The manifesto is wide-ranging, discussing the energy sector, chatbots, and the very meaning of life. But it also touches on markets and finance, emphasizing the belief that free markets can lift people from poverty while centralized systems don’t look out for the individual, because they don’t have to. Free markets are also the most effective way to support technology, according to Andreessen. “We believe the techno-capital machine of markets and innovation never ends, but instead spirals continuously upward,” he writes, without mentioning hundreds of years’ worth of market crashes, except to note the “COVID disruption” mentioned above.

AI can save lives if people allow it to, according to the investor. But he also goes as far as saying, “Any deceleration of AI will cost lives. Deaths that were preventable by the AI that was prevented from existing is a form of murder.” 

Combating the idea that technology will take jobs, Andreessen says it can create more work by broadening the scope of what people are capable of. It is the lack of work that threatens humanity, according to the venture capitalist. “We believe a universal basic income would turn people into zoo animals to be farmed by the state,” Andreessen writes. “Man was not meant to be farmed; man was meant to be useful, to be productive, to be proud.”
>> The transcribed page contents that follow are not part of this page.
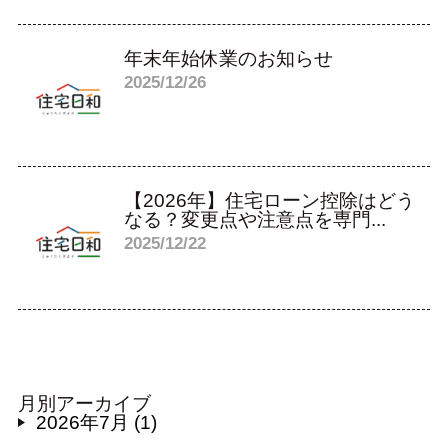
年末年始休業のお知らせ
2025/12/26
【2026年】住宅ローン控除はどう
なる？変更点や注意点を専門...
2025/12/22
月別アーカイブ
2026年7月 (1)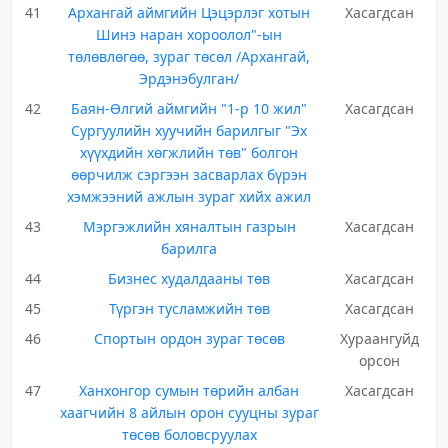
41
Архангай аймгийн Цэцэрлэг хотын
Хасагдсан
Шинэ наран хороолол"-ын
төлөвлөгөө, зураг төсөл /Архангай,
Эрдэнэбулган/
42
Баян-Өлгий аймгийн "1-р 10 жил"
Хасагдсан
Сургуулийн хуучийн барилгыг "Эх
хүүхдийн хөгжлийн төв" болгон
өөрчилж сэргээн засварлах бүрэн
хэмжээний ажлын зураг хийх ажил
43
Мэргэжлийн хяналтын газрын
Хасагдсан
барилга
44
Бизнес худалдааны төв
Хасагдсан
45
Түргэн тусламжийн төв
Хасагдсан
46
Спортын ордон зураг төсөв
Хураангуйд
орсон
47
Ханхонгор сумын төрийн албан
Хасагдсан
хаагчийн 8 айлын орон сууцны зураг
төсөв боловсруулах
He also has unorthodox feelings on the state of the global population. Despite a wealth of researchers agreeing the Earth is facing an overpopulation problem—which contributes to global warming, pollution, and overuse of natural resources—Andreessen says the planet is actually “dramatically underpopulated.” 

“We believe the global population can quite easily expand to 50 billion people or more, and then far beyond that as we ultimately settle other planets,” he writes. For the venture capitalist, the question of settling on other planets isn’t “if,” but “when.” 

All in all, Andreessen believes in the power of humans and of innovations that come from them. “We are not primitives, cowering in fear of the lightning bolt,” he writes. “We are the apex predator; the lightning works for us.”

At the end of his manifesto, Andreessen offers an invitation to join him in a techno-optimist mindset. “The water is warm,” he writes.